● **SELECTED EXTRACT**
[Start of section]

]> git.apps.os.sepia.ceph.com Git - ceph.git/commitdiff
crimson: Add support for bench osd command 57952/head
authorNitzan Mordechai <nmordech@redhat.com>
Mon, 10 Jun 2024 10:51:03 +0000 (10:51 +0000)
committerNitzan Mordechai <nmordech@redhat.com>
Mon, 26 Aug 2024 05:43:17 +0000 (05:43 +0000)
this commit adds support for the 'bench' admin command in the OSD,
allowing administrators to perform benchmark tests on the OSD. The
'bench' command accepts 4 optional parameters with the following
default values:

1. count - Total number of bytes to write (default: 1GB).
2. size - Block size for each write operation (default: 4MB).
3. object_size - Size of each object to write (default: 0).

[End of section]

● **ENTRIES SUPPLIED**
[Start of section]

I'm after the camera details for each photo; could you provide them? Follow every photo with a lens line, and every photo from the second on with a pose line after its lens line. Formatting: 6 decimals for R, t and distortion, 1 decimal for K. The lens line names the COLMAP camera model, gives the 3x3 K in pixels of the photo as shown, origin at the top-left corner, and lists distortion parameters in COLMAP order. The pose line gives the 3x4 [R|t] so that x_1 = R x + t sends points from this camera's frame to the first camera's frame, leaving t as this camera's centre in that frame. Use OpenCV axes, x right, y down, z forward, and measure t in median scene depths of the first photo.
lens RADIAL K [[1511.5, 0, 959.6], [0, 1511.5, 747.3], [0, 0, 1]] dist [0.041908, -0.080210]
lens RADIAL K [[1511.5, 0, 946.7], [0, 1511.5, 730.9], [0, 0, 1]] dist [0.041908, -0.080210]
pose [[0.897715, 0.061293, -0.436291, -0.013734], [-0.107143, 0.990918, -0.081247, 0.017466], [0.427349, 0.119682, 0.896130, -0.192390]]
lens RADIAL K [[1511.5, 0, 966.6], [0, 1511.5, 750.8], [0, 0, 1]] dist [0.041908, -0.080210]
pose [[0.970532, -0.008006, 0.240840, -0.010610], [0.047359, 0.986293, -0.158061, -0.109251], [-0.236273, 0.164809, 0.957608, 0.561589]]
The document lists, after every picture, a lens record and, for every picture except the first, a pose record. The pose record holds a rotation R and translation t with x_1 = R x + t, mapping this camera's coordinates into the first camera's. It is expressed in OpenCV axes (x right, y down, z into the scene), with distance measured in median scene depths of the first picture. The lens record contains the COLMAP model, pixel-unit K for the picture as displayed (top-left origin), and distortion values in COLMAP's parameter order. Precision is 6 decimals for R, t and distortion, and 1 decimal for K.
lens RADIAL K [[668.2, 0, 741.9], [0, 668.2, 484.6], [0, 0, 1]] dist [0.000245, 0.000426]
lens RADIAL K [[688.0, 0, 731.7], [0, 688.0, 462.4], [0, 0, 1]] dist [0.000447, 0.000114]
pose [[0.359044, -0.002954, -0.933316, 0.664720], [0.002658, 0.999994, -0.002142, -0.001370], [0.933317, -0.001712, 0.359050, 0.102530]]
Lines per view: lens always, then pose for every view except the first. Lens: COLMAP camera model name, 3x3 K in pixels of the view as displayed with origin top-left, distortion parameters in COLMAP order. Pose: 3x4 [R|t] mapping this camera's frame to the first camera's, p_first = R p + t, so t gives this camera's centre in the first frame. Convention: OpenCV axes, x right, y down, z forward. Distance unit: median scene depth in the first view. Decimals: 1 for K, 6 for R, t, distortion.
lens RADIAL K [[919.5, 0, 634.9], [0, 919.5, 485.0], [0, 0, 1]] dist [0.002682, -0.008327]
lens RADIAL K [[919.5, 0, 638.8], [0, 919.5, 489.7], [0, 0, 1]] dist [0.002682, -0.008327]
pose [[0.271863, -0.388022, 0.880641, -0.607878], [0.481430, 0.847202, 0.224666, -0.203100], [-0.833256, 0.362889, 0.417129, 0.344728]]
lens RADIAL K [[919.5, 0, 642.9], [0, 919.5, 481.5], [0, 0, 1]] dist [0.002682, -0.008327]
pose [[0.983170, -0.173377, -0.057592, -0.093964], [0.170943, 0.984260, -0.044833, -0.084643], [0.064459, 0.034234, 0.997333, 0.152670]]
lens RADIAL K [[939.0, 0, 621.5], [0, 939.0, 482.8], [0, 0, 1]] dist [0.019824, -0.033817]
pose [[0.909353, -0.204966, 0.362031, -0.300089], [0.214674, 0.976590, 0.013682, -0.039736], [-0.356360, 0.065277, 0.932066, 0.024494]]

[End of section]

● **TASK ITEM A**
In the crimson bench commit text, what is the default block size for each write operation?
● **TASK ITEM B**
Reproduce the stretch of the crimson bench commit text from "this commit ad" through "default: 4MB).".
● **TASK ITEM C**
Resume the crimson bench commit text from where it stops.

● **EXPECTED OUTPUT A**
4MB

● **EXPECTED OUTPUT B**
this commit adds support for the 'bench' admin command in the OSD,
allowing administrators to perform benchmark tests on the OSD. The
'bench' command accepts 4 optional parameters with the following
default values:

1. count - Total number of bytes to write (default: 1GB).
2. size - Block size for each write operation (default: 4MB).

● **EXPECTED OUTPUT C**
4. object_num - Number of objects to write (default: 0).

The results of the benchmark are returned in a JSON formatted output,
which includes the following fields:

1. bytes_written - Total number of bytes written during the benchmark.
2. blocksize - Block size used for each write operation.
3. elapsed_sec - Total time taken to complete the benchmark in seconds.
4. bytes_per_sec - Write throughput in bytes per second.
5. iops - Number of input/output operations per second.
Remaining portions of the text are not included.